Stored records
= = = =
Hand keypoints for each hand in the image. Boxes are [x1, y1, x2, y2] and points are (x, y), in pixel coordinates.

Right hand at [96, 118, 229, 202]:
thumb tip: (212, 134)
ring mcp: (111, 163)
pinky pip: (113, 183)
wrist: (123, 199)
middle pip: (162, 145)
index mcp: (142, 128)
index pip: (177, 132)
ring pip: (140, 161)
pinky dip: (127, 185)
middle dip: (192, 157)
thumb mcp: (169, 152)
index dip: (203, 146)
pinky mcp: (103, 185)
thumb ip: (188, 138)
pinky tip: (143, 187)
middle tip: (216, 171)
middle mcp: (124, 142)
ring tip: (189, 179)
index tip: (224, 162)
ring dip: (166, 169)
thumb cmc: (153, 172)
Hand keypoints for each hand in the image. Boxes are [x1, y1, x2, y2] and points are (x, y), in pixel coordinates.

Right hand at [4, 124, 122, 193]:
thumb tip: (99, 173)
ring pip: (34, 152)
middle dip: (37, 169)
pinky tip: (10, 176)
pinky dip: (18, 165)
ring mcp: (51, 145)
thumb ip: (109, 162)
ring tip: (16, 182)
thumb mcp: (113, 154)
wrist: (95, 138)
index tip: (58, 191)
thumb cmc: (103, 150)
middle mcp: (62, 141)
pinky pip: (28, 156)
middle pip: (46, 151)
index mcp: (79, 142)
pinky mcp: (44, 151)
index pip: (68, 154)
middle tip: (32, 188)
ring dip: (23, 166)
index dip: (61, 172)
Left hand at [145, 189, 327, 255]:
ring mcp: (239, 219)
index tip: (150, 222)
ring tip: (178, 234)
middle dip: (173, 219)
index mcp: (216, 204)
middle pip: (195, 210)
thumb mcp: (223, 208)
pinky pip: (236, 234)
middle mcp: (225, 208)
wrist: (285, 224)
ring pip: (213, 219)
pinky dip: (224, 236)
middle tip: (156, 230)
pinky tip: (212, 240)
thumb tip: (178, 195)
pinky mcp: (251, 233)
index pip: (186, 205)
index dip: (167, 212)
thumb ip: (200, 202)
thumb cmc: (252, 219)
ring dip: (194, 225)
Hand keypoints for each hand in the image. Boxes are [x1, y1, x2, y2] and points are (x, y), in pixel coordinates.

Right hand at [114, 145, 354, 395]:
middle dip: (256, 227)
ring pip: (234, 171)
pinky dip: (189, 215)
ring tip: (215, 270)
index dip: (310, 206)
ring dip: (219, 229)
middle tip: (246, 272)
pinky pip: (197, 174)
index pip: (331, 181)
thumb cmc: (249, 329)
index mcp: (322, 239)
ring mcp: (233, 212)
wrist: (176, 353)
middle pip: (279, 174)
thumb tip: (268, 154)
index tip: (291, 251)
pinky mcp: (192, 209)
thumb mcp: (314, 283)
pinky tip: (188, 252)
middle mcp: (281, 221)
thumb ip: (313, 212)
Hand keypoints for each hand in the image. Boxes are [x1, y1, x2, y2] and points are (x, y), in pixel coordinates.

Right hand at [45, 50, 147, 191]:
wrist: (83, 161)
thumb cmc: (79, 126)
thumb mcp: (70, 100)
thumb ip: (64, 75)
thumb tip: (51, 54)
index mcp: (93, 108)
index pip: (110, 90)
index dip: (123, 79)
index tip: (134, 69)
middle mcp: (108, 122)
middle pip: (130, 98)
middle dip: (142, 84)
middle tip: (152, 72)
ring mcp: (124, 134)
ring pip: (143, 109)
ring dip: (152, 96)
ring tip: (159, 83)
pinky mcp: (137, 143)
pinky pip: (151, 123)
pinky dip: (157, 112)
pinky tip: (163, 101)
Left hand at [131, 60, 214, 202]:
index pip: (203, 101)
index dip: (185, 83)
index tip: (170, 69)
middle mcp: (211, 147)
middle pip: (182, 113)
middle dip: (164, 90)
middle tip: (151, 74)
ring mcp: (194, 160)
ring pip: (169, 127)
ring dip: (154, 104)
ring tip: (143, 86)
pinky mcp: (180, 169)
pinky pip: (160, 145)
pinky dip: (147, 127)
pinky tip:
= = = =
**Your goal**
The "middle tip: (151, 74)" line through the last line above: set these down exactly and add nothing else.

**Solution to this task**
middle tip: (151, 74)
ring mcp: (194, 160)
ring pip: (169, 127)
ring dip: (154, 104)
ring tip: (143, 86)
pinky mcp: (180, 169)
pinky pip: (160, 145)
pinky dip: (147, 127)
pinky tip:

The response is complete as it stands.